Situação semelhante à da administradora Gisele Rodrigues, 40, moradora da capital paulista, que utilizou a visita ao navio como o ato derradeiro da viagem iniciada na última quarta (25), embalada pelo feriado do aniversário de São Paulo.
“Vim com minha mãe, meu irmão, sobrinhos e filha. Decidimos [visitar] o navio como o último passeio antes do retorno. Daqui é direto para a estrada”, contou.
Curiosidades
Espalhados por diversos pontos da embarcação, oficiais atendiam os visitantes para tirar dúvidas relacionadas às operações da Marinha e ao funcionamento do navio e de armamentos.
“Esse helicóptero é maior do que o Águia [utilizado pela Polícia Militar]?”, questionou o administrador Osmar Batista, 44. “Este comporta até 37 pessoas, com três horas de autonomia”, respondeu um dos tripulantes.
As fragatas, construídas nas décadas de 1970 e 1980, têm a missão de localizar e destruir aeronaves, navios de superfície e submarinos inimigos. São utilizadas normalmente para patrulhas.
Na parte inferior do navio ficaram expostos armamentos. Despertou atenção um míssil superfície-ar portátil Mistral, fabricado pelos franceses e adquirido pela Marinha no início da década de 1990.
Segundo a Força Naval, o item pesa cerca de 40 quilos. Quando há um alvo possível, um alarme sonoro informa a possibilidade de disparo. O míssil é projetado como um foguete, atraído pelo calor do alvo e com um alcance de até 6 km.
“Aqui tudo desperta muita curiosidade. Quando temos algo à disposição, como a praia, se torna comum. Nunca havia subido a bordo de um navio, muito menos militar. Vejo muitas crianças curiosas”, diz a técnica de enfermagem Ana Cristina Rodrigues, 35.

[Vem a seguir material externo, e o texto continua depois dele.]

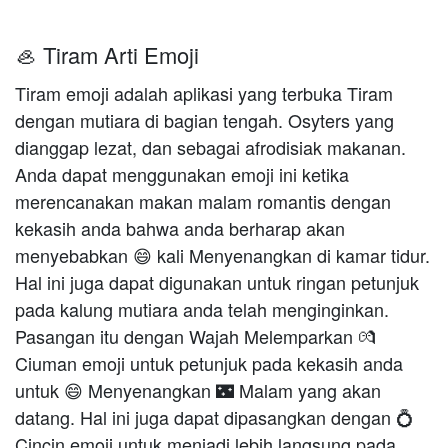
🦪 Tiram Arti Emoji
Tiram emoji adalah aplikasi yang terbuka Tiram
dengan mutiara di bagian tengah. Osyters yang
dianggap lezat, dan sebagai afrodisiak makanan.
Anda dapat menggunakan emoji ini ketika
merencanakan makan malam romantis dengan
kekasih anda bahwa anda berharap akan
menyebabkan 😄 kali Menyenangkan di kamar tidur.
Hal ini juga dapat digunakan untuk ringan petunjuk
pada kalung mutiara anda telah menginginkan.
Pasangan itu dengan Wajah Melemparkan 💏
Ciuman emoji untuk petunjuk pada kekasih anda
untuk 😄 Menyenangkan 🌃 Malam yang akan
datang. Hal ini juga dapat dipasangkan dengan 💍
Cincin emoji untuk menjadi lebih langsung pada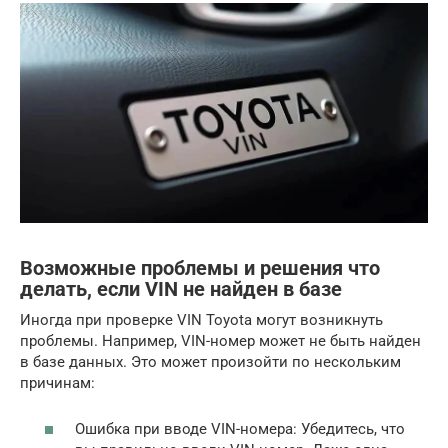
Возможные проблемы и решения что
делать, если VIN не найден в базе
Иногда при проверке VIN Toyota могут возникнуть
проблемы. Например, VIN-номер может не быть найден
в базе данных. Это может произойти по нескольким
причинам:
Ошибка при вводе VIN-номера: Убедитесь, что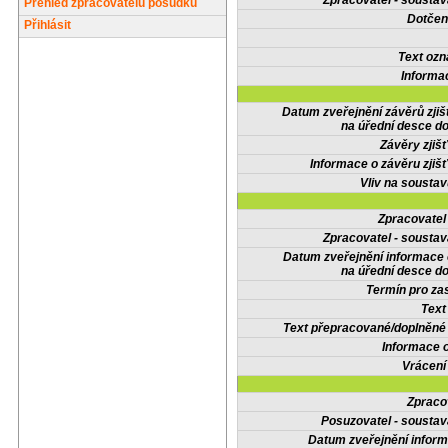
Zpracovatel - soustav
Přehled zpracovatelů posudků
Dotčené
Přihlásit
Text oz
Informa
Datum zveřejnění závěrů zjiš
na úřední desce do
Závěry zjišť
Informace o závěru zjišť
Vliv na sousta
Zpracovate
Zpracovatel - soustav
Datum zveřejnění informace
na úřední desce do
Termín pro zas
Text
Text přepracované/doplněn
Informace 
Vrácení
Zpraco
Posuzovatel - soustav
Datum zveřejnění infor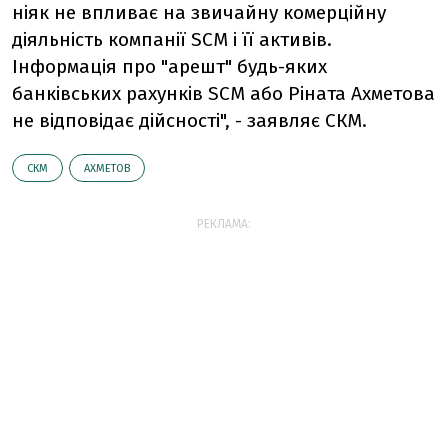
ніяк не впливає на звичайну комерційну
діяльність компанії SCM і її активів.
Інформація про "арешт" будь-яких
банківських рахунків SCM або Ріната Ахметова
не відповідає дійсності", - заявляє СКМ.
СКМ
АХМЕТОВ
РЕКЛАМА: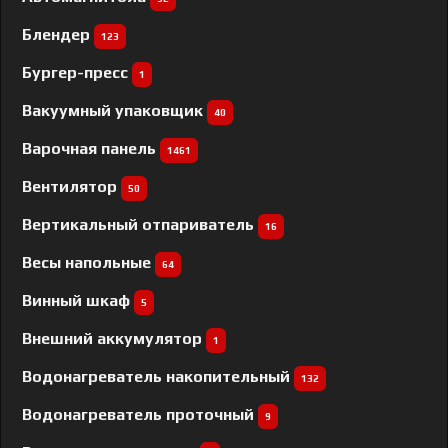
Блендер
123
Бургер-пресс
1
Вакуумный упаковщик
40
Варочная панель
1461
Вентилятор
50
Вертикальный отпариватель
16
Весы напольные
64
Винный шкаф
5
Внешний аккумулятор
1
Водонагреватель накопительный
132
Водонагреватель проточный
9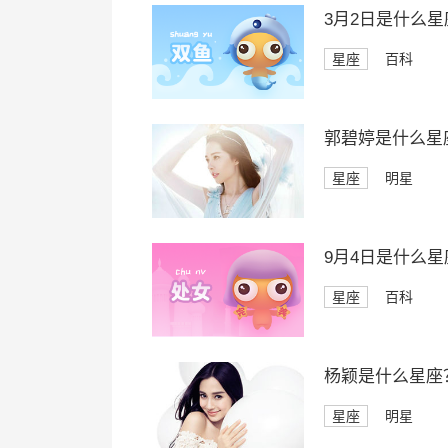
3月2日是什么星
星座
百科
郭碧婷是什么星
星座
明星
9月4日是什么星
星座
百科
杨颖是什么星座
星座
明星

A esquadra formada pelos quatro navios faz parte da Operação Aspirantex 2023, que treina aspirantes da Escola Naval. O Navio-Aeródromo Multipropósito Atlântico possui cinco departamentos: armamento, operações, máquinas, administração e aviação. Ainda neste mês, outra esquadra esteve no porto de Paranaguá, no Paraná.
“As pessoas precisam entender: o que faz a Marinha? Há uma operação contínua de manutenção. Nada fica parado, é uma cidade flutuante que precisa estar pronta. Além, claro, de fiscalizações, simulações”, afirma Robledo de Lemos Costa e Sá, comandante da Capitania dos Portos do Estado de São Paulo.
Durante o período de visitação às embarcações, no próprio Cais da Marinha em Santos, foram arrecadados alimentos não perecíveis para serem distribuídos a entidades assistenciais.
Um dia antes, no sábado (28), a Marinha abriu o navio para visitas guiadas, e cerca de 1.300 pessoas estiveram presentes. Segundo a Capitania dos Portos, em todo o fim de semana foram registrados mais de 12 mil visitantes.